Mais cette réalité se modifie lentement. Sceptiques au départ, les chefs d'entreprises recherchent de plus en plus ces profils féminins. Plusieurs raisons l'expliquent, d'une part un manque de main d'œuvre manifeste dans certains secteurs tels que le BTP, le transport ou l'industrie. L'emploi de femmes s'est donc d'abord développé dans une logique de compensation. D'autre part, généralement plus communicantes, plus perfectionnistes, plus minutieuses et plus attentives, ces dames ont des qualités naturelles qu'on retrouve moins souvent chez leurs homologues masculins, et qui pourtant sont très appréciables dans un cadre professionnel. De plus, grâce aux avancées technologiques, les obstacles physiques disparaissent, alors plus besoin d'avoir de gros bras pour être carreleuse ou conduire un camion. Cela peut faire sourire, mais l'arrivée d'une femme dans un milieu masculin réveille aussi souvent un instinct primaire de compétition chez ces messieurs et pousse ainsi l'équipe à se surpasser. Bref, que du positif pour l'entreprise prête à tenter l'expérience.
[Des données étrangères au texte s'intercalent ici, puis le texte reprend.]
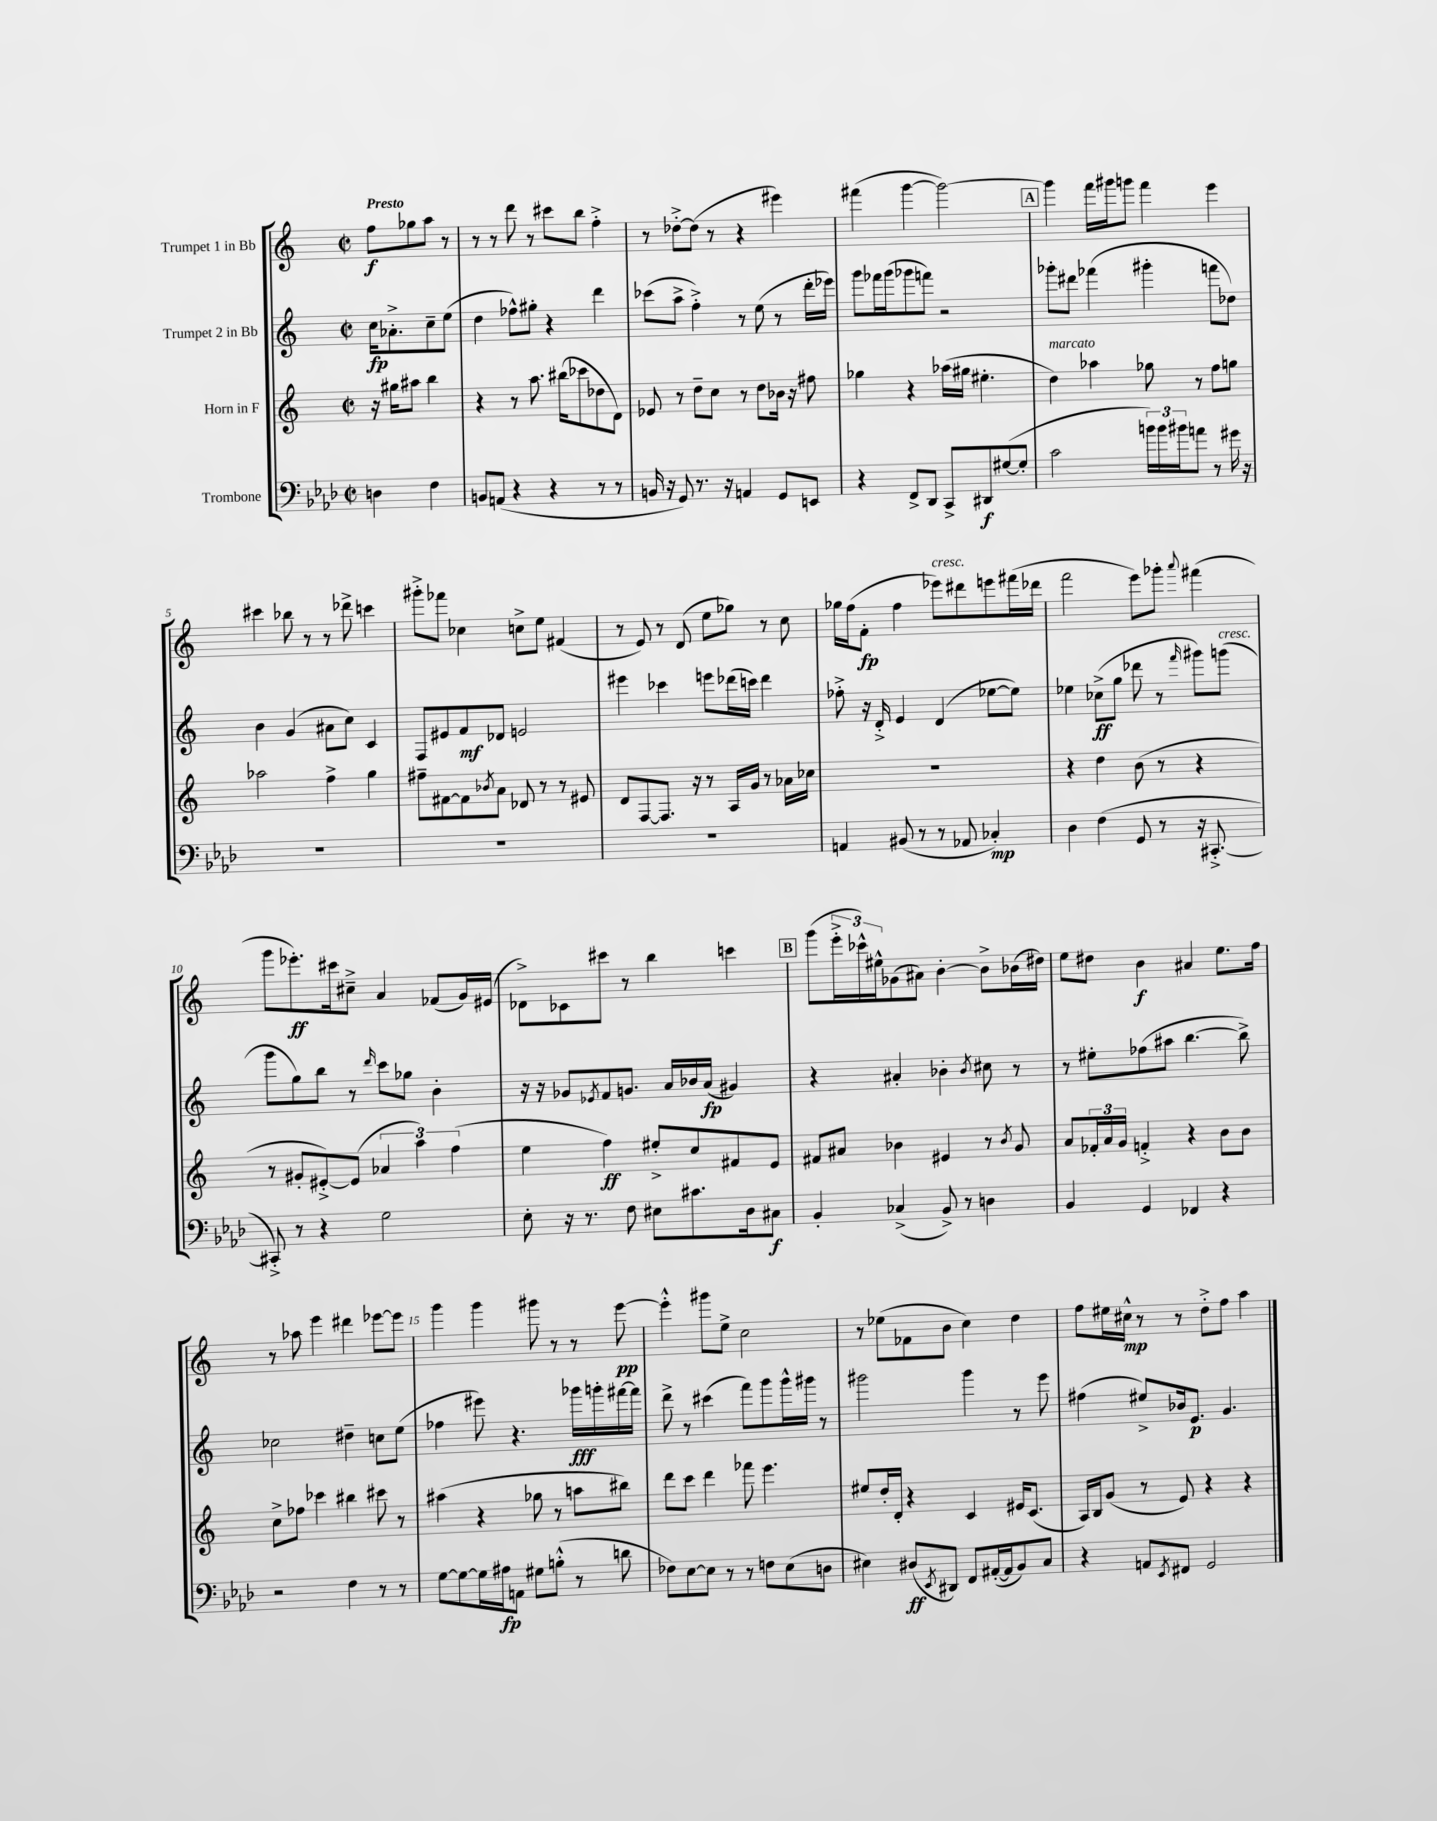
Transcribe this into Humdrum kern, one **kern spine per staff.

Des milliers d'entreprises demandent désormais la parité lors du recrutement, des quotas sont souvent imposés, des lois favorisent la mixité, par exemple la loi Copé-Zimmermann qui impose 40 % de femmes au minimum dans les conseils d'administration. A cela s'ajoutent des campagnes de sensibilisation aux métiers dits « masculins » organisées par les entreprises, par exemple celles de l'union des métiers de l'industrie ou plus récemment d'EDF.